Dataset entries:
*-*-*

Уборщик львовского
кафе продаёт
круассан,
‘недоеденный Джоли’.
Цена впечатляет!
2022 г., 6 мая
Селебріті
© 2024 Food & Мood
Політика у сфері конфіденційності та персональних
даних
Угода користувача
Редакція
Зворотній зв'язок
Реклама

*-*-*

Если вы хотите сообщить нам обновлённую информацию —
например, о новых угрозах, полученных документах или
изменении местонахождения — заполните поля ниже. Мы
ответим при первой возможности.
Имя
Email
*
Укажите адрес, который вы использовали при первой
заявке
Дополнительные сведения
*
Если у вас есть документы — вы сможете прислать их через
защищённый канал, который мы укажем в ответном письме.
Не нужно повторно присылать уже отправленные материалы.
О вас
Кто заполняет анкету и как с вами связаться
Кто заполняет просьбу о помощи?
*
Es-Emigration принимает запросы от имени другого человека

*-*-*

Exercise:
What you give back should be only the lines of the records above, starting at the line with "ответим при первой возможности." and ending at the line with "Es-Emigration принимает запросы", restated word for word.

Task result:
ответим при первой возможности.
Имя
Email
*
Укажите адрес, который вы использовали при первой
заявке
Дополнительные сведения
*
Если у вас есть документы — вы сможете прислать их через
защищённый канал, который мы укажем в ответном письме.
Не нужно повторно присылать уже отправленные материалы.
О вас
Кто заполняет анкету и как с вами связаться
Кто заполняет просьбу о помощи?
*
Es-Emigration принимает запросы от имени другого человека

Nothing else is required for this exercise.